DESCRIPTION OF THE TASK:
Collect every line below that contains the word "Quiz".

DATA FOR PROCESSING:
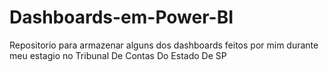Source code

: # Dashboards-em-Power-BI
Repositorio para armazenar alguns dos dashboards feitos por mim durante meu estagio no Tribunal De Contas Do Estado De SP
...
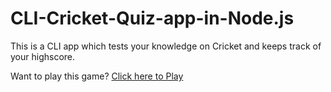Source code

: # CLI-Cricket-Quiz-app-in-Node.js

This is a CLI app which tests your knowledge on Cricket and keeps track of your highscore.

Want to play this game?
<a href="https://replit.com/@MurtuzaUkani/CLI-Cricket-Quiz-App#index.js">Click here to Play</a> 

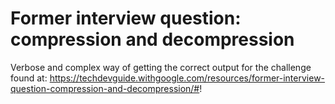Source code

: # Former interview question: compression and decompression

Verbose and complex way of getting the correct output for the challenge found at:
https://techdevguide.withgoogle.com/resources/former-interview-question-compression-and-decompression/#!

REPLY TO THE EXERCISE:
: # CLI-Cricket-Quiz-app-in-Node.js
<a href="https://replit.com/@MurtuzaUkani/CLI-Cricket-Quiz-App#index.js">Click here to Play</a> 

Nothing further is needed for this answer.